Texto

***

Algo parecido le ocurrió el año pasado al concejal de Ahora Podemos en el Ayuntamiento de Madrid Guillermo Zapata, cuyos chistes en referencia a ETA o los judíos desataron un aluvión de críticas en Twitter pidiendo su dimisión. Para algunos, este tipo de represalias resultan exageradas y aluden a la libertad de expresión para minimizarlas; para otros, es un castigo necesario con el que desempañar las siglas del partido. De lo que no cabe duda, en los tiempos que corren, es que nuestra conducta puede volverse condenable por la multitud a vertiginosos golpes de ratón.

El despliegue de ejemplaridad no sólo se exige a personajes públicos, sino que puede afectar a cualquiera que se tome a la ligera la trascendencia de sus palabras. Es la historia de Justine Sacco, quien decidió, instantes previos a despegar su avión, tuitear alegremente sus pensamientos: “Me voy a África. Espero no pillar el sida. Es broma. ¡Soy blanca!”. Durante las doce horas que duró su vuelo, Sacco estuvo ilocalizable y totalmente ajena a la polémica que el comentario había desatado. En aquellas horas su nombre se hizo viral, sin darle opción a rectificar o a borrar el mensaje, propagándose a velocidad de banda ancha. El drama desatado terminó en un despido fulminante de su compañía, InterActiveCorp, una empresa responsable de portales como Match.com, Meetic, Vimeo o Ask.com, de la que Sacco era −irónicamente− directora de comunicación.

Es importante recordar que por mucho que se insista en defender la independencia de nuestras redes sociales, la línea divisoria entre lo personal y lo profesional es más ambigua que nunca. Marcas y compañías prefieran desvincularse, automáticamente, de cualquier estigma que pueda afectar a su reputación. De ahí la importancia de pensar dos veces antes de teclear.

***

Datos registrados
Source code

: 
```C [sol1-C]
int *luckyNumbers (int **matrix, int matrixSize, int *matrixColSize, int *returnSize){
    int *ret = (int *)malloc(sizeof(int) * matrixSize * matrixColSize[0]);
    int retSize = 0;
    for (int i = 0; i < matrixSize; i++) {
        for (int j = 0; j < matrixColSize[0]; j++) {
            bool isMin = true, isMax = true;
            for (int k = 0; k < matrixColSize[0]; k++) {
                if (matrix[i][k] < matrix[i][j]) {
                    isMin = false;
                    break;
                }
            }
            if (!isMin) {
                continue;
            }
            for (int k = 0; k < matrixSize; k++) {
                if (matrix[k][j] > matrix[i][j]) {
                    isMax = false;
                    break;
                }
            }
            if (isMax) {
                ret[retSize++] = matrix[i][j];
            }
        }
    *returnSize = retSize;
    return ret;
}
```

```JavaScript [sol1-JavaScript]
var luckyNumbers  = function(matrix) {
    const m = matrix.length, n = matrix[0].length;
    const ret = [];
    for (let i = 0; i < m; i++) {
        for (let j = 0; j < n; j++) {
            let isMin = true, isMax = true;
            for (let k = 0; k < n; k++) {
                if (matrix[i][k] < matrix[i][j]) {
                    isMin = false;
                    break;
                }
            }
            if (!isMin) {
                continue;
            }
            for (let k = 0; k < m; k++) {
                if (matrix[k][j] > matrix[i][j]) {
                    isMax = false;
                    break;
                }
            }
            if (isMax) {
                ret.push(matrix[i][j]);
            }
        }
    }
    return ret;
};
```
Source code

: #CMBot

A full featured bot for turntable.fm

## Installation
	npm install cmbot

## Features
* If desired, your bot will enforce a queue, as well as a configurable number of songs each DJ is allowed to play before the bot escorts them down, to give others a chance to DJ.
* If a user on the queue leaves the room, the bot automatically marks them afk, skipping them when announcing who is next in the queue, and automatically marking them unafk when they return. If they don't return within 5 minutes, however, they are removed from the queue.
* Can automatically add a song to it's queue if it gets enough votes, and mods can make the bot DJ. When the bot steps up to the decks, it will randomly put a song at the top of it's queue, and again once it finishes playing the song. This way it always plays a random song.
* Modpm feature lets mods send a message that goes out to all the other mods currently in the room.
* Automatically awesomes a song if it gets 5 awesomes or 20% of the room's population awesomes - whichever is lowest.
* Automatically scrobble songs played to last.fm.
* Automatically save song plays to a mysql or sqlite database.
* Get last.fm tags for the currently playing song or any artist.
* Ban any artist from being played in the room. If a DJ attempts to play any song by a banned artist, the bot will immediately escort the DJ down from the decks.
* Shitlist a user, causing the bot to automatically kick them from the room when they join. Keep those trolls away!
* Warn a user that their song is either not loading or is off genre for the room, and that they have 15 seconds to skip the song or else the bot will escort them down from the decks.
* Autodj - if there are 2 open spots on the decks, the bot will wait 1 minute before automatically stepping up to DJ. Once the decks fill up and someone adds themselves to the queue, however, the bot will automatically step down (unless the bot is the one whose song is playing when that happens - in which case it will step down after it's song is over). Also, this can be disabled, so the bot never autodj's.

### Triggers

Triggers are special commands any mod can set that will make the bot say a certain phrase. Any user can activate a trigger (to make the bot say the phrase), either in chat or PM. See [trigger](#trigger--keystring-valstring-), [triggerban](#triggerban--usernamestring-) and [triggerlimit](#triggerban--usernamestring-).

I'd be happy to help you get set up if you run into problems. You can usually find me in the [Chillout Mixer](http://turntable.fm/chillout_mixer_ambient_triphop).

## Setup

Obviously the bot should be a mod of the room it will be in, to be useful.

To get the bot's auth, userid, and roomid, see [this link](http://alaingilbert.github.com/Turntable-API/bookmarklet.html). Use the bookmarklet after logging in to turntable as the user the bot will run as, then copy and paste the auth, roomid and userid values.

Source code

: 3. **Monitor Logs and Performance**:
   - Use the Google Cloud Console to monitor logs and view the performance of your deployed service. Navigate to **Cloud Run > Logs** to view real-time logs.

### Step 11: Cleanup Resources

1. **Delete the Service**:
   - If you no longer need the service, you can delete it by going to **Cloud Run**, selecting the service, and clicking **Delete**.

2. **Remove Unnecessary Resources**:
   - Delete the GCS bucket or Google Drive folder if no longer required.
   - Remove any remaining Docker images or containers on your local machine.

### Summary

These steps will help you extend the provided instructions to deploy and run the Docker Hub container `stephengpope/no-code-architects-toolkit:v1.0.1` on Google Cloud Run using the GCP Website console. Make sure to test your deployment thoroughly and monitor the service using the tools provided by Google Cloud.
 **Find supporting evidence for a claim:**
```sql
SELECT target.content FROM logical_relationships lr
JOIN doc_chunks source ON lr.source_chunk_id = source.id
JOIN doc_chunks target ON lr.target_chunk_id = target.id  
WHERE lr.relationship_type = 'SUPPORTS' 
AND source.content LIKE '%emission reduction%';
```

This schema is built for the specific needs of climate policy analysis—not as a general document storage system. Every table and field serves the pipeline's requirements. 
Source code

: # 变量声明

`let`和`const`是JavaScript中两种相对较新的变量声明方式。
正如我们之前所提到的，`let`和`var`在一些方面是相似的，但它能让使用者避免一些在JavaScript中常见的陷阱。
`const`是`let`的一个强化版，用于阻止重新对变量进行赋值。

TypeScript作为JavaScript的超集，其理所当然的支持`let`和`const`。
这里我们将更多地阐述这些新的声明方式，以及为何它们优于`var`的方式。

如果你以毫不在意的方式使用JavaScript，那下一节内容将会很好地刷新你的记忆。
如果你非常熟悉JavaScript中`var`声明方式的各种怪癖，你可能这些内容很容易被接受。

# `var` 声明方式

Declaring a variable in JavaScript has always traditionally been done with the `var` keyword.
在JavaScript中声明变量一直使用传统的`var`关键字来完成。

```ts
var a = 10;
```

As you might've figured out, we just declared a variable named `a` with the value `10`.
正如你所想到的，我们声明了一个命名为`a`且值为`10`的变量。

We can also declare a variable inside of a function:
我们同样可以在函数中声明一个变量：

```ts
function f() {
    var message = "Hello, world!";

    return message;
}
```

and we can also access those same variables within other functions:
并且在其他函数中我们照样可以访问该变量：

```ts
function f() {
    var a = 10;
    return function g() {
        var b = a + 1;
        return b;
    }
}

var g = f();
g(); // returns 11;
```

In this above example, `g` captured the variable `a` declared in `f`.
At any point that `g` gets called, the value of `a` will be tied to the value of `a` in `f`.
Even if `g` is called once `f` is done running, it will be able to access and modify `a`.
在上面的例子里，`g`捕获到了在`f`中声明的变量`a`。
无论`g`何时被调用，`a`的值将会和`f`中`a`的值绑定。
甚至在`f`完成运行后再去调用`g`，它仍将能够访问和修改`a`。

***

Instrucciones
#1 Copia literalmente el fragmento del texto que arranca en las palabras "El despliegue de" y se detiene después de "directora de comunicación.".
#2 Responde con datos del texto:
(a) ¿De qué partido era concejal Guillermo Zapata en el Ayuntamiento de Madrid?
(b) ¿Cuántas horas duró el vuelo de Justine Sacco?
(c) ¿Qué cargo tenía Sacco en InterActiveCorp?

Soluciones
#1
El despliegue de ejemplaridad no sólo se exige a personajes públicos, sino que puede afectar a cualquiera que se tome a la ligera la trascendencia de sus palabras. Es la historia de Justine Sacco, quien decidió, instantes previos a despegar su avión, tuitear alegremente sus pensamientos: “Me voy a África. Espero no pillar el sida. Es broma. ¡Soy blanca!”. Durante las doce horas que duró su vuelo, Sacco estuvo ilocalizable y totalmente ajena a la polémica que el comentario había desatado. En aquellas horas su nombre se hizo viral, sin darle opción a rectificar o a borrar el mensaje, propagándose a velocidad de banda ancha. El drama desatado terminó en un despido fulminante de su compañía, InterActiveCorp, una empresa responsable de portales como Match.com, Meetic, Vimeo o Ask.com, de la que Sacco era −irónicamente− directora de comunicación.

#2
(a) De Ahora Podemos.
(b) Doce horas.
(c) Directora de comunicación.